Но роскошного знакомства и легендарной беседы не получилось. Он был не расположен. Может быть, утомлен.
Он быстро сделал заказ, который я точно помню. Стакан кефира (для него нашелся), бисквит, сыр, чай с лимоном. Спросил нас, кто мы такие. Мой режиссер сказал, что киношники. Я что-то хотел объяснить про себя отдельное, но увидел, что как-то не получается.
Кеша моментально принес Вертинскому заказанное, а потом занялся нашей осетриной.
— Кутите? — спросил Вертинский. — А чего же без барышень?
— Да ночь еще только начинается, — объяснил ему мой режиссер, — будут и барышни.
— Да, — сказал Вертинский, — я тоже всегда полагал, что барышни бывают разные — вечерные, ночные и утренние. Без вечерних еще можно обойтись.

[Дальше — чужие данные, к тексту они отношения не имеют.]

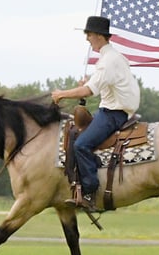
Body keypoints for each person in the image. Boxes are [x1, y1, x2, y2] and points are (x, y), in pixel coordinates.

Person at [51, 16, 140, 212]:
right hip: (113, 110)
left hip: (113, 114)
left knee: (81, 144)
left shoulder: (108, 60)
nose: (87, 39)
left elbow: (89, 91)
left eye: (89, 34)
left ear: (99, 36)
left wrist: (61, 94)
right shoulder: (112, 58)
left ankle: (90, 191)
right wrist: (85, 85)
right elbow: (99, 85)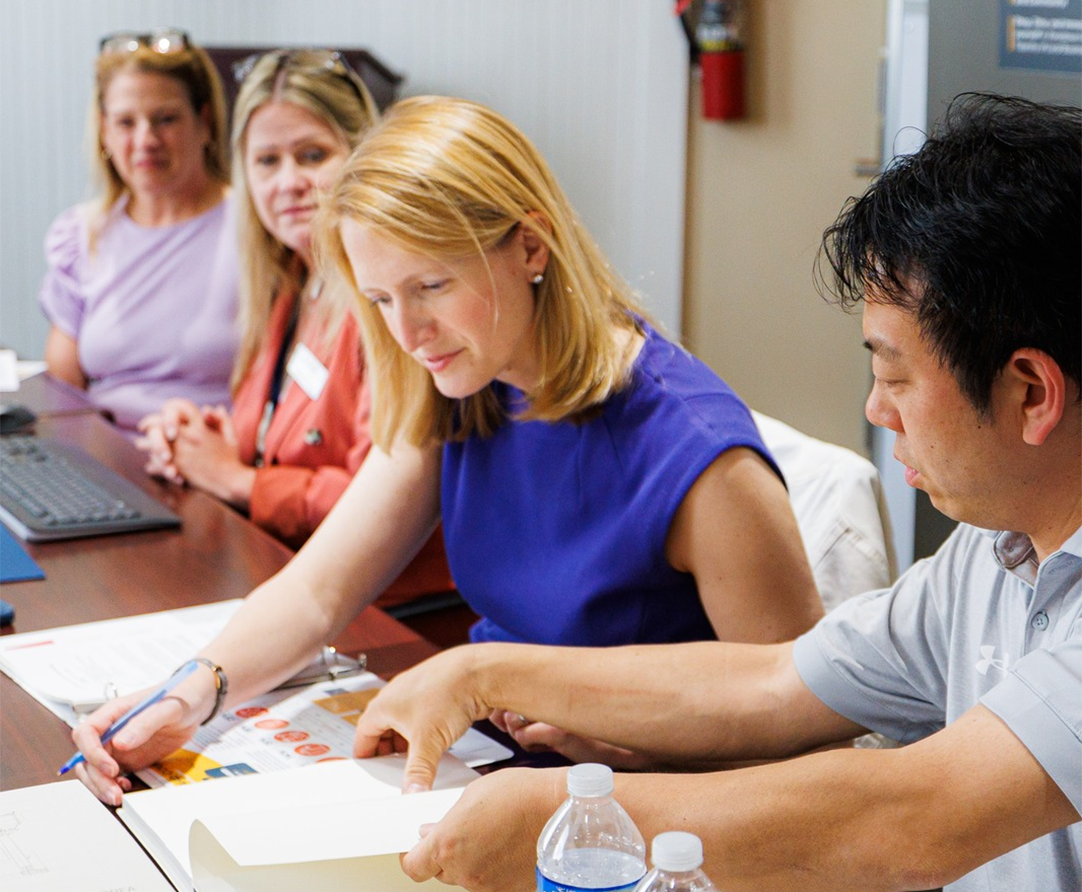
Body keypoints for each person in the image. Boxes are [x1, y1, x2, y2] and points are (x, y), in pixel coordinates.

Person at [327, 93, 1082, 892]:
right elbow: (774, 681)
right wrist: (485, 674)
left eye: (893, 373)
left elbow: (907, 820)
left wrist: (572, 818)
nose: (875, 407)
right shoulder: (991, 550)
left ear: (1031, 393)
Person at [71, 95, 820, 803]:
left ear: (531, 244)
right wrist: (193, 689)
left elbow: (807, 732)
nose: (407, 332)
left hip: (632, 805)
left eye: (431, 283)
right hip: (498, 770)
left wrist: (634, 748)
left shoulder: (697, 456)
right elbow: (317, 591)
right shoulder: (466, 381)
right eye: (381, 299)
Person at [135, 51, 450, 600]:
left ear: (363, 156)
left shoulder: (389, 302)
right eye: (267, 161)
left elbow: (379, 504)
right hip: (290, 576)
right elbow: (282, 440)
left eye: (312, 155)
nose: (289, 182)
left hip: (388, 607)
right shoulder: (293, 285)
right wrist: (206, 441)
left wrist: (237, 480)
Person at [38, 29, 238, 433]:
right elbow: (63, 390)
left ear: (205, 121)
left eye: (166, 119)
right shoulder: (82, 235)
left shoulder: (255, 227)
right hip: (104, 458)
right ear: (104, 131)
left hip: (212, 460)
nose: (146, 140)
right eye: (126, 122)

Мы тут же выступили со своими соображениями. Он только улыбнулся, ничего нам не ответил. Мы пытались угощать его, предлагали заказать двадцатилетний коньяк «ОС Арарат». Он отказался. Выпил пол-рюмки наших пяти звездочек и попросил счет. Счет был (ну, приблизительно) на рубль шестьдесят. Вертинский спросил у меня, сколько будет пятнадцать процентов от этой суммы. Я, как выпускник технического вуза, четко ему ответил. Он достал кошелек, высыпал монетки на скатерть, приложил к ним рубль и все это выложил каким-то замысловатым узором на столе. Потом он попрощался с нами и, не дожидаясь Кеши, поднялся. Но Кеша все-таки успел проявить свою службу, он все это заметил издали и, забежав вперед, отворил перед Вертинским дверь и даже чем-то помог ему в гардеробе.
А мы продолжали свои безумства и в час поднялись, чтобы продолжить ночь. Мы оба были прилично пьяны, но даже в этом виде я подумал, что наш счет слишком уж несоразмерен. Мы подозревали, что Кеша приписывает, но в этот раз он закусил удила.
Точную, правильную цифру я назвать не мог, но порядок ее вполне себе представлял. Дело было не в деньгах (поверьте!), но мы считали Кешу своим человеком, другом, режиссер даже водил его в Дом кино. Нам стало обидно, мы грозно подозвали Кешу и стали его стыдить. Нам на удивление он не врал, он тут же нагло сознался, что да, обсчитал, ну и что, в ресторане как в ресторане, а вот за раковым супом он следил по-дружески, чтобы тот не остыл, да и вообще, он раньше работал на вокзале — вот там обсчет так обсчет.